§ **STATED GOAL**: Could you render every line of the data below as a numbered list, leaving out any blank lines?

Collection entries
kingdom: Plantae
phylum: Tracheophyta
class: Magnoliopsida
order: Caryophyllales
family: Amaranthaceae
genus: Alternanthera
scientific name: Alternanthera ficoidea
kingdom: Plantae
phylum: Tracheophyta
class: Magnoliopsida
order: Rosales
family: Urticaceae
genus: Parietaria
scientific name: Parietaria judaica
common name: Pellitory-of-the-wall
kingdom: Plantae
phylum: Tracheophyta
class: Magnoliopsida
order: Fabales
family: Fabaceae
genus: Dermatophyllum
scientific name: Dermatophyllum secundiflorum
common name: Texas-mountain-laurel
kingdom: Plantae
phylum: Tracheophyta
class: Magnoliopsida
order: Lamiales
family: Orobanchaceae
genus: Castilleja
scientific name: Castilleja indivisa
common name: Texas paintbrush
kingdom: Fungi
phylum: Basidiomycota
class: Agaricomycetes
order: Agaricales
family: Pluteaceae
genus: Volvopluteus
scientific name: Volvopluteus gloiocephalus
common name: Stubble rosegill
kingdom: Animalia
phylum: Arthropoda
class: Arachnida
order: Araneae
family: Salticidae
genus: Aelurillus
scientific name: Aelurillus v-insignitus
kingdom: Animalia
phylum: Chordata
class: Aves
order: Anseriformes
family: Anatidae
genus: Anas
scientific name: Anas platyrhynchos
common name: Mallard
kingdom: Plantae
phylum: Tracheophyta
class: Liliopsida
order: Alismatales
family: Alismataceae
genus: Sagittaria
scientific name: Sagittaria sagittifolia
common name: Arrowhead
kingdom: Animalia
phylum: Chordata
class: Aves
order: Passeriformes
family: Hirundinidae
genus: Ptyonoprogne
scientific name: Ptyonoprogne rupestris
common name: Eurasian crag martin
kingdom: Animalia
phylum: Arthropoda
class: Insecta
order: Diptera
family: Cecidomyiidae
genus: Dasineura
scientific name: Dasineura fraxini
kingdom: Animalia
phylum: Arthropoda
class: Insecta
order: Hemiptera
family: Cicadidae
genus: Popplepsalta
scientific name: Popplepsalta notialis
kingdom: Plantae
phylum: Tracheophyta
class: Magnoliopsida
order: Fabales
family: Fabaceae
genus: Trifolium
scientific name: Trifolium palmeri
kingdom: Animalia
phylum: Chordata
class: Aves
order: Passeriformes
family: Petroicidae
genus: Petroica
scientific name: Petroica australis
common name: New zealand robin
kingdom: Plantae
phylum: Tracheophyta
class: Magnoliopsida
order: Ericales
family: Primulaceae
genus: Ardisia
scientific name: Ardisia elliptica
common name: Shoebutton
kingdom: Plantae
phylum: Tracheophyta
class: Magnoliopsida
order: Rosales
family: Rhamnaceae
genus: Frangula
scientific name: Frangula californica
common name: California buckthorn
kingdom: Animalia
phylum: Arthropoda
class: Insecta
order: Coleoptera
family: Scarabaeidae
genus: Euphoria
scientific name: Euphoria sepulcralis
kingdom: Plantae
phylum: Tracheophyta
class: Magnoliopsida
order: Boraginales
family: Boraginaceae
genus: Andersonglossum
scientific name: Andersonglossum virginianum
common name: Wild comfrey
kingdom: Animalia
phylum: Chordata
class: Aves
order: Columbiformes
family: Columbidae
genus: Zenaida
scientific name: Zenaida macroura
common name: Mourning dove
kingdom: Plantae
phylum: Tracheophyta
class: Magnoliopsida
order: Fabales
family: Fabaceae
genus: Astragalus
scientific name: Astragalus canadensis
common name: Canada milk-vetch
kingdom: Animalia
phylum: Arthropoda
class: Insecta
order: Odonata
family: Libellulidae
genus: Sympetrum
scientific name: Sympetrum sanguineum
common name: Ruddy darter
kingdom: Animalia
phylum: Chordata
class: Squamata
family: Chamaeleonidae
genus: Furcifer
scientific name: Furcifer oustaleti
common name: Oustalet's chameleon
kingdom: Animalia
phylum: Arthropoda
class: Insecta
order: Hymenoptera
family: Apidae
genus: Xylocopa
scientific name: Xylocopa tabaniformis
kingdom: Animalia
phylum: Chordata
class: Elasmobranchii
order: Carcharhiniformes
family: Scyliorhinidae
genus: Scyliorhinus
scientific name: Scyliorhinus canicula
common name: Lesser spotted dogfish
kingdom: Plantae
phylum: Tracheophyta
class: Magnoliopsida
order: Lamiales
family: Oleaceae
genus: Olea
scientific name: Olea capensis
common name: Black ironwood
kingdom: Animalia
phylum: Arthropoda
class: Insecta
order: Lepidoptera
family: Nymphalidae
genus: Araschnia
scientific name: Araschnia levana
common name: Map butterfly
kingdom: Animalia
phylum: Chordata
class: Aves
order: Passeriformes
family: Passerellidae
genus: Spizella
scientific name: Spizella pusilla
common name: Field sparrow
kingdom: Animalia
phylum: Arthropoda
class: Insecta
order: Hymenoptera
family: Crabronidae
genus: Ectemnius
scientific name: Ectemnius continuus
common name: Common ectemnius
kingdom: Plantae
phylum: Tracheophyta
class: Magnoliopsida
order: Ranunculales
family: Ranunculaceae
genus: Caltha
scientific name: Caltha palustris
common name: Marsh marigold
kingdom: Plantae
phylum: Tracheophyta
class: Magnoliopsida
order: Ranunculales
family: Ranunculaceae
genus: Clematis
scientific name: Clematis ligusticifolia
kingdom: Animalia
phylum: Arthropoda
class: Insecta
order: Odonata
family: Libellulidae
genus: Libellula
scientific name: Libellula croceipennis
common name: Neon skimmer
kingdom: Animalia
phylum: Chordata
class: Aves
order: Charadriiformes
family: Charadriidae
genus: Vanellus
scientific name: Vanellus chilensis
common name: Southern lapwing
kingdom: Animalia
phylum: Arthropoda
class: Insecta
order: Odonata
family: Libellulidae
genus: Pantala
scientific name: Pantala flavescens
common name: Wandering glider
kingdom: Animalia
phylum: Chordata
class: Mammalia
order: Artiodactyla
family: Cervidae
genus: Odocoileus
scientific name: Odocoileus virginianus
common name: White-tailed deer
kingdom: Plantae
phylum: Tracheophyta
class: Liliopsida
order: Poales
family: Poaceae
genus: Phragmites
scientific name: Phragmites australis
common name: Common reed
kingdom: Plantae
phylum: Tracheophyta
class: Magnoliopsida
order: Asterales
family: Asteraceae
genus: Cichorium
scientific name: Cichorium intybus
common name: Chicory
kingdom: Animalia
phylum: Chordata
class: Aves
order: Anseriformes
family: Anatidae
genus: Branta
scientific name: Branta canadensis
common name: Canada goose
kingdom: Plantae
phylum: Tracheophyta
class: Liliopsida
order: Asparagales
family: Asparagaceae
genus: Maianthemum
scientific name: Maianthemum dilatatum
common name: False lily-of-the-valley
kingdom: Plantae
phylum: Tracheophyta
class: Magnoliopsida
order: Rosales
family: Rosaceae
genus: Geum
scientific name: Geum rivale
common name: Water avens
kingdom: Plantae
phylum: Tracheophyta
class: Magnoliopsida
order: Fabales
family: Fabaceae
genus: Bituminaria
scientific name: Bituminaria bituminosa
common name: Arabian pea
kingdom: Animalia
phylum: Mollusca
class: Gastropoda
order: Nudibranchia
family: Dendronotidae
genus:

§ **TASK RESULT**:
1. kingdom: Plantae
2. phylum: Tracheophyta
3. class: Magnoliopsida
4. order: Caryophyllales
5. family: Amaranthaceae
6. genus: Alternanthera
7. scientific name: Alternanthera ficoidea
8. kingdom: Plantae
9. phylum: Tracheophyta
10. class: Magnoliopsida
11. order: Rosales
12. family: Urticaceae
13. genus: Parietaria
14. scientific name: Parietaria judaica
15. common name: Pellitory-of-the-wall
16. kingdom: Plantae
17. phylum: Tracheophyta
18. class: Magnoliopsida
19. order: Fabales
20. family: Fabaceae
21. genus: Dermatophyllum
22. scientific name: Dermatophyllum secundiflorum
23. common name: Texas-mountain-laurel
24. kingdom: Plantae
25. phylum: Tracheophyta
26. class: Magnoliopsida
27. order: Lamiales
28. family: Orobanchaceae
29. genus: Castilleja
30. scientific name: Castilleja indivisa
31. common name: Texas paintbrush
32. kingdom: Fungi
33. phylum: Basidiomycota
34. class: Agaricomycetes
35. order: Agaricales
36. family: Pluteaceae
37. genus: Volvopluteus
38. scientific name: Volvopluteus gloiocephalus
39. common name: Stubble rosegill
40. kingdom: Animalia
41. phylum: Arthropoda
42. class: Arachnida
43. order: Araneae
44. family: Salticidae
45. genus: Aelurillus
46. scientific name: Aelurillus v-insignitus
47. kingdom: Animalia
48. phylum: Chordata
49. class: Aves
50. order: Anseriformes
51. family: Anatidae
52. genus: Anas
53. scientific name: Anas platyrhynchos
54. common name: Mallard
55. kingdom: Plantae
56. phylum: Tracheophyta
57. class: Liliopsida
58. order: Alismatales
59. family: Alismataceae
60. genus: Sagittaria
61. scientific name: Sagittaria sagittifolia
62. common name: Arrowhead
63. kingdom: Animalia
64. phylum: Chordata
65. class: Aves
66. order: Passeriformes
67. family: Hirundinidae
68. genus: Ptyonoprogne
69. scientific name: Ptyonoprogne rupestris
70. common name: Eurasian crag martin
71. kingdom: Animalia
72. phylum: Arthropoda
73. class: Insecta
74. order: Diptera
75. family: Cecidomyiidae
76. genus: Dasineura
77. scientific name: Dasineura fraxini
78. kingdom: Animalia
79. phylum: Arthropoda
80. class: Insecta
81. order: Hemiptera
82. family: Cicadidae
83. genus: Popplepsalta
84. scientific name: Popplepsalta notialis
85. kingdom: Plantae
86. phylum: Tracheophyta
87. class: Magnoliopsida
88. order: Fabales
89. family: Fabaceae
90. genus: Trifolium
91. scientific name: Trifolium palmeri
92. kingdom: Animalia
93. phylum: Chordata
94. class: Aves
95. order: Passeriformes
96. family: Petroicidae
97. genus: Petroica
98. scientific name: Petroica australis
99. common name: New zealand robin
100. kingdom: Plantae
101. phylum: Tracheophyta
102. class: Magnoliopsida
103. order: Ericales
104. family: Primulaceae
105. genus: Ardisia
106. scientific name: Ardisia elliptica
107. common name: Shoebutton
108. kingdom: Plantae
109. phylum: Tracheophyta
110. class: Magnoliopsida
111. order: Rosales
112. family: Rhamnaceae
113. genus: Frangula
114. scientific name: Frangula californica
115. common name: California buckthorn
116. kingdom: Animalia
117. phylum: Arthropoda
118. class: Insecta
119. order: Coleoptera
120. family: Scarabaeidae
121. genus: Euphoria
122. scientific name: Euphoria sepulcralis
123. kingdom: Plantae
124. phylum: Tracheophyta
125. class: Magnoliopsida
126. order: Boraginales
127. family: Boraginaceae
128. genus: Andersonglossum
129. scientific name: Andersonglossum virginianum
130. common name: Wild comfrey
131. kingdom: Animalia
132. phylum: Chordata
133. class: Aves
134. order: Columbiformes
135. family: Columbidae
136. genus: Zenaida
137. scientific name: Zenaida macroura
138. common name: Mourning dove
139. kingdom: Plantae
140. phylum: Tracheophyta
141. class: Magnoliopsida
142. order: Fabales
143. family: Fabaceae
144. genus: Astragalus
145. scientific name: Astragalus canadensis
146. common name: Canada milk-vetch
147. kingdom: Animalia
148. phylum: Arthropoda
149. class: Insecta
150. order: Odonata
151. family: Libellulidae
152. genus: Sympetrum
153. scientific name: Sympetrum sanguineum
154. common name: Ruddy darter
155. kingdom: Animalia
156. phylum: Chordata
157. class: Squamata
158. family: Chamaeleonidae
159. genus: Furcifer
160. scientific name: Furcifer oustaleti
161. common name: Oustalet's chameleon
162. kingdom: Animalia
163. phylum: Arthropoda
164. class: Insecta
165. order: Hymenoptera
166. family: Apidae
167. genus: Xylocopa
168. scientific name: Xylocopa tabaniformis
169. kingdom: Animalia
170. phylum: Chordata
171. class: Elasmobranchii
172. order: Carcharhiniformes
173. family: Scyliorhinidae
174. genus: Scyliorhinus
175. scientific name: Scyliorhinus canicula
176. common name: Lesser spotted dogfish
177. kingdom: Plantae
178. phylum: Tracheophyta
179. class: Magnoliopsida
180. order: Lamiales
181. family: Oleaceae
182. genus: Olea
183. scientific name: Olea capensis
184. common name: Black ironwood
185. kingdom: Animalia
186. phylum: Arthropoda
187. class: Insecta
188. order: Lepidoptera
189. family: Nymphalidae
190. genus: Araschnia
191. scientific name: Araschnia levana
192. common name: Map butterfly
193. kingdom: Animalia
194. phylum: Chordata
195. class: Aves
196. order: Passeriformes
197. family: Passerellidae
198. genus: Spizella
199. scientific name: Spizella pusilla
200. common name: Field sparrow
201. kingdom: Animalia
202. phylum: Arthropoda
203. class: Insecta
204. order: Hymenoptera
205. family: Crabronidae
206. genus: Ectemnius
207. scientific name: Ectemnius continuus
208. common name: Common ectemnius
209. kingdom: Plantae
210. phylum: Tracheophyta
211. class: Magnoliopsida
212. order: Ranunculales
213. family: Ranunculaceae
214. genus: Caltha
215. scientific name: Caltha palustris
216. common name: Marsh marigold
217. kingdom: Plantae
218. phylum: Tracheophyta
219. class: Magnoliopsida
220. order: Ranunculales
221. family: Ranunculaceae
222. genus: Clematis
223. scientific name: Clematis ligusticifolia
224. kingdom: Animalia
225. phylum: Arthropoda
226. class: Insecta
227. order: Odonata
228. family: Libellulidae
229. genus: Libellula
230. scientific name: Libellula croceipennis
231. common name: Neon skimmer
232. kingdom: Animalia
233. phylum: Chordata
234. class: Aves
235. order: Charadriiformes
236. family: Charadriidae
237. genus: Vanellus
238. scientific name: Vanellus chilensis
239. common name: Southern lapwing
240. kingdom: Animalia
241. phylum: Arthropoda
242. class: Insecta
243. order: Odonata
244. family: Libellulidae
245. genus: Pantala
246. scientific name: Pantala flavescens
247. common name: Wandering glider
248. kingdom: Animalia
249. phylum: Chordata
250. class: Mammalia
251. order: Artiodactyla
252. family: Cervidae
253. genus: Odocoileus
254. scientific name: Odocoileus virginianus
255. common name: White-tailed deer
256. kingdom: Plantae
257. phylum: Tracheophyta
258. class: Liliopsida
259. order: Poales
260. family: Poaceae
261. genus: Phragmites
262. scientific name: Phragmites australis
263. common name: Common reed
264. kingdom: Plantae
265. phylum: Tracheophyta
266. class: Magnoliopsida
267. order: Asterales
268. family: Asteraceae
269. genus: Cichorium
270. scientific name: Cichorium intybus
271. common name: Chicory
272. kingdom: Animalia
273. phylum: Chordata
274. class: Aves
275. order: Anseriformes
276. family: Anatidae
277. genus: Branta
278. scientific name: Branta canadensis
279. common name: Canada goose
280. kingdom: Plantae
281. phylum: Tracheophyta
282. class: Liliopsida
283. order: Asparagales
284. family: Asparagaceae
285. genus: Maianthemum
286. scientific name: Maianthemum dilatatum
287. common name: False lily-of-the-valley
288. kingdom: Plantae
289. phylum: Tracheophyta
290. class: Magnoliopsida
291. order: Rosales
292. family: Rosaceae
293. genus: Geum
294. scientific name: Geum rivale
295. common name: Water avens
296. kingdom: Plantae
297. phylum: Tracheophyta
298. class: Magnoliopsida
299. order: Fabales
300. family: Fabaceae
301. genus: Bituminaria
302. scientific name: Bituminaria bituminosa
303. common name: Arabian pea
304. kingdom: Animalia
305. phylum: Mollusca
306. class: Gastropoda
307. order: Nudibranchia
308. family: Dendronotidae
309. genus:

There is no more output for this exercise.